• _Provided passage_
- Episode no.: Season 4 Episode 8
- Directed by: Beth McCarthy-Miller
- Written by: Tina Fey
- Production code: 408
- Original air date: December 10, 2009

Guest appearances
- Cheyenne Jackson as Danny; Julianne Moore as Nancy; Larry Wilcox as himself;

Episode chronology
| ← Previous "Dealbreakers Talk Show #0001" | Next → "Klaus and Greta" |
- 30 Rock season 4

= Secret Santa (30 Rock) =

"Secret Santa" is the eighth episode of the fourth season of the American television comedy series 30 Rock, and the 66th overall episode of the series. The episode was written by series' creator Tina Fey and directed by Beth McCarthy-Miller. It originally aired on NBC in the United States on December 10, 2009. The episode featured appearances by actors Cheyenne Jackson as Danny Baker, Julianne Moore as Nancy Donovan, and Larry Wilcox playing himself.

The episode centered on a gift-giving contest between Liz Lemon (Tina Fey) and Jack Donaghy (Alec Baldwin), Jenna Maroney's (Jane Krakowski) jealousy over new TGS with Tracy Jordan cast member Danny Baker's (Jackson) singing skills, and the writers—Frank Rossitano (Judah Friedlander), James "Toofer" Spurlock (Keith Powell), and J. D. Lutz (John Lutz)—coming up with a fake religion to get out of NBC page Kenneth Parcell's (Jack McBrayer) "Secret Santa" scheme.

• _Brief 1_
In the article on the 30 Rock episode "Secret Santa," which actor plays Nancy Donovan?
• _Brief 2_
Resume the article on the 30 Rock episode "Secret Santa," writing on from its last sentence.

Stored items:

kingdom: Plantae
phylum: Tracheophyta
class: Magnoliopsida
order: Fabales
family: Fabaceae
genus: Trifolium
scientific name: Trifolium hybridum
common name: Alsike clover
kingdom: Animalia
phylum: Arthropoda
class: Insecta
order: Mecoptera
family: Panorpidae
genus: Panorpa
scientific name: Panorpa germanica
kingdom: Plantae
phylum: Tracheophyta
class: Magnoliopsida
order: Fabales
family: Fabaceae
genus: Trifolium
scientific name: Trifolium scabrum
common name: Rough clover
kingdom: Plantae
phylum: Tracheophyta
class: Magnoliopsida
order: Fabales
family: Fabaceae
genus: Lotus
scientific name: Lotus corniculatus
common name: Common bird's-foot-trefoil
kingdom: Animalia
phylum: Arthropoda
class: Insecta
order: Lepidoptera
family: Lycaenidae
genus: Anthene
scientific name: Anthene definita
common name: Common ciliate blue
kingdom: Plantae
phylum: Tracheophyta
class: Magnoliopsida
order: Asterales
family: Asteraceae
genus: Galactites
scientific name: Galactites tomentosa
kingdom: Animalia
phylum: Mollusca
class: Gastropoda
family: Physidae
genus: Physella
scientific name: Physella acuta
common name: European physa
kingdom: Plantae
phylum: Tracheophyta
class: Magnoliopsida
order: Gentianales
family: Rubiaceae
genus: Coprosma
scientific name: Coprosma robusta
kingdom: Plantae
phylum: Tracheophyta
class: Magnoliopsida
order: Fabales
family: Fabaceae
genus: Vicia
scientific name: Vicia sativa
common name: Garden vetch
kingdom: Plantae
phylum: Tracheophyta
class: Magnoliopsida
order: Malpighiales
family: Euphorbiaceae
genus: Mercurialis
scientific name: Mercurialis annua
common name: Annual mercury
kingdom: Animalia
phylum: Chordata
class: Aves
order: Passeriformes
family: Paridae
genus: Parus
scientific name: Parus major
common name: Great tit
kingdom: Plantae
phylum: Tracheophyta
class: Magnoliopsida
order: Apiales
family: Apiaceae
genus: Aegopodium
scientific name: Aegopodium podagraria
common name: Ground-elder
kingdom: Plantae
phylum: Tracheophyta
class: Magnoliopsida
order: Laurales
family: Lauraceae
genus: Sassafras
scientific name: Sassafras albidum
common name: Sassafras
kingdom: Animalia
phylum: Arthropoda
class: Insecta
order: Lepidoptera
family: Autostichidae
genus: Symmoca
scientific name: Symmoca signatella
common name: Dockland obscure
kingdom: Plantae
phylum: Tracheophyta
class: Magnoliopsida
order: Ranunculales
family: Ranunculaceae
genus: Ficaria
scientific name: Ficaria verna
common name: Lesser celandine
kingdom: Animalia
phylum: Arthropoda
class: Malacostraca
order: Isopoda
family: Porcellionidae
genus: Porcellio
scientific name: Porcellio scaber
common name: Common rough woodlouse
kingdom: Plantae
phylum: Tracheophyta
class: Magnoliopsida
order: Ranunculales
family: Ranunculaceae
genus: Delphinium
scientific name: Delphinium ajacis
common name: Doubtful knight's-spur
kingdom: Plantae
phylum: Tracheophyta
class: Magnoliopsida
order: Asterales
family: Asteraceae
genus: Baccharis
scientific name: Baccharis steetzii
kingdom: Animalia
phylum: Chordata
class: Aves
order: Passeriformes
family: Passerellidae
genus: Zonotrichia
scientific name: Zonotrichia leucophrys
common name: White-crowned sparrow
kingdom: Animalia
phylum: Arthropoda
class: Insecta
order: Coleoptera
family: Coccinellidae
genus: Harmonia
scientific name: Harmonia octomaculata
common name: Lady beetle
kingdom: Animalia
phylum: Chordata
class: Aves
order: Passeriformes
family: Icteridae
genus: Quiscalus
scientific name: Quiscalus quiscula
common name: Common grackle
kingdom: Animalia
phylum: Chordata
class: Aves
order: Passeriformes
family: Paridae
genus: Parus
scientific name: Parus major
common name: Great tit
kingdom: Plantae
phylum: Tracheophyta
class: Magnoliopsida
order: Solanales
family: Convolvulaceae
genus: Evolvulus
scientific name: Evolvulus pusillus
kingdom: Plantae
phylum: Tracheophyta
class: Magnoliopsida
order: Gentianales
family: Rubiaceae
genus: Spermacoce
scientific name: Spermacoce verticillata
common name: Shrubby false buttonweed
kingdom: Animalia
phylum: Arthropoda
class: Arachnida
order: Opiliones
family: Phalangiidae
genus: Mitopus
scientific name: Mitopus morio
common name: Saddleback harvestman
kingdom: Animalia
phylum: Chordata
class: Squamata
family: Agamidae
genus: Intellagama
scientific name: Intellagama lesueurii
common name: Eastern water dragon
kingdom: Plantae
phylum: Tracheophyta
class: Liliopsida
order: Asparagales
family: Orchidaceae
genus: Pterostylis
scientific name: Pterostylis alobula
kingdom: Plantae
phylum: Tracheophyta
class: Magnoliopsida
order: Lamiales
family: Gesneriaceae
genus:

• _Final answer 1_
Julianne Moore

• _Final answer 2_
Critical reception of the episode was generally less than favorable. According to the Nielsen ratings system, "Secret Santa" was watched by 7.54 million households during its original broadcast. The night the episode premiered, it was immediately preceded by an episode of The Office with the same title.

==Plot==
Jack and Liz decide to exchange gifts for Christmas. Meanwhile, Jack reconnects with a friend from high school, Nancy Donovan (Julianne Moore), and ponders the possibility of romance as Nancy's marriage is falling apart. When Liz ends up buying an expensive necktie that Jack already owns, they agree to spend zero dollars on their gifts. Jack gets Liz a program from her performance of The Crucible framed in wood from her high school stage — and does not reimburse his office assistant, Jonathan (Maulik Pancholy) for fuel costs. In return, Liz calls in a bomb threat to Penn Station, keeping Nancy in New York, and finally Jack arranges for Liz to fulfill her dream of meeting Larry Wilcox as Officer Jon Baker from the show CHiPs.

TGS producer Pete Hornberger (Scott Adsit) learns that the new actor on the show, Danny, is a talented singer. Despite Danny's lack of interest in singing on the show, Pete gives him the Christmas solo as revenge for Jenna not chipping in to tip the cleaning ladies, which is a yearly source of frustration for Pete. Jenna is outraged when she hears Danny was assigned the solo, and tries to get Subhas the janitor to punch Danny in the throat. But when the agreeable Danny learns of Jenna's hurt feelings, he arranges for them to perform a duet, in which he sings off-key to make Jenna look good.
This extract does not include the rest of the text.